My dear friend Kristen Friedman has played a pivotal role throughout: she was the only research assistant for the entire project, dating back to our time in Montréal, where she unearthed endless leads about Sloane long before I knew what to do with them. My agent Jennifer Lyons has been an unstinting source of support and friendship, while working with Steph Ebdon, Susie Nicklin and the Marsh Agency has been a pleasure, as has reuniting with Kathleen McDermott at Harvard, whom I thank for her excellent work on the North American edition. My editor Stuart Proffitt made many valuable suggestions regarding the book as a whole and improved it very significantly as a result. Jennifer van der Grinten did excellent work on the bibliography and index. Better late than never, I salute George Paxton, my English teacher at school in Reigate, who always encouraged me to keep writing. Quoting a line from Conrad’s Heart of Darkness, he once instructed us to go home, turn out the light in our bedroom and, when our parents came in to investigate, to respond ‘I am lying here in the dark waiting for death’ – and gauge their reaction.

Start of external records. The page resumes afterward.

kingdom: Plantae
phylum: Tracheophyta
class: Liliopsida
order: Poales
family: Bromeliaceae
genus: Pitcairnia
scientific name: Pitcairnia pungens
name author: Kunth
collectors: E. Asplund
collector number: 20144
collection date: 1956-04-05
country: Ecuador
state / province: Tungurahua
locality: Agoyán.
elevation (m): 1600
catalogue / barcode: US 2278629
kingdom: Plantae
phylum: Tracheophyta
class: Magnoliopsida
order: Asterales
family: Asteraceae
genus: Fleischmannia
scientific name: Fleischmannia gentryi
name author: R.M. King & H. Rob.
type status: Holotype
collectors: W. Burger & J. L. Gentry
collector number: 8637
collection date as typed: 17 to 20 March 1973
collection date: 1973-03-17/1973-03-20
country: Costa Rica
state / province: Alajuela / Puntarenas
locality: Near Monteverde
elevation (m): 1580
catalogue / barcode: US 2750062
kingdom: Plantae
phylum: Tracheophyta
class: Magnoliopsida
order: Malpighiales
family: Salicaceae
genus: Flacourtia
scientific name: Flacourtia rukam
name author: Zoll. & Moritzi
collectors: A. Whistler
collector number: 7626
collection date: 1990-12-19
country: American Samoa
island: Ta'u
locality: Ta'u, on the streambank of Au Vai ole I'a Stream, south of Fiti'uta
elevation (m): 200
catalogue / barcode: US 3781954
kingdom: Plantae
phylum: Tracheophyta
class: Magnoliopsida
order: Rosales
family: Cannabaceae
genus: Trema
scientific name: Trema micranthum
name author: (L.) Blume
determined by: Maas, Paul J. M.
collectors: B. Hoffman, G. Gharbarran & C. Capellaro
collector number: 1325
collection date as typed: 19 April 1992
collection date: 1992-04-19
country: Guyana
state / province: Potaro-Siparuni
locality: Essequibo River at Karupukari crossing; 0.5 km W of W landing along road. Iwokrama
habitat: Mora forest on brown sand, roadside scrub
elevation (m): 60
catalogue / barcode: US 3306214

Finally, I would be nothing without my beloved family, who have always looked out for me with love and guidance. I thank my sister Elizabeth Fleure and brother Richard, who cared for me like parents as much as siblings, and my brother David, who remains much missed but still very present. So too do my father Raphael Jack Delbourgo, who was born in the port city of Aden in Yemen and lived in Addis Ababa but spent his later years in Harrington Gardens in Kensington; and my brother-in-law Philip Fleure, whose parents were Jamaican, and who married and made a home with my sister on Old Jamaica Road in Bermondsey. I warmly acknowledge my sister-in-law Helen Cadwallader Delbourgo and my father-in-law the artist Dieter Kopp in Rome. Most of all I thank my mother and my wife, to whom this book is dedicated. Rosella Maria Properzi grew up in Ancona and Porto San Giorgio (Le Marche) before moving to Rome and Addis Ababa and settling in London with my father, where she raised a family. She took me travelling and showed me the world when I was young and I owe my life to her enormous spirit and infinite devotion. My boon companion Laura Kopp has advised me with genius and kindness on every imaginable aspect of this book during our travels from Montréal to New York to London, Rome, Berlin and Jamaica. She makes all good things possible.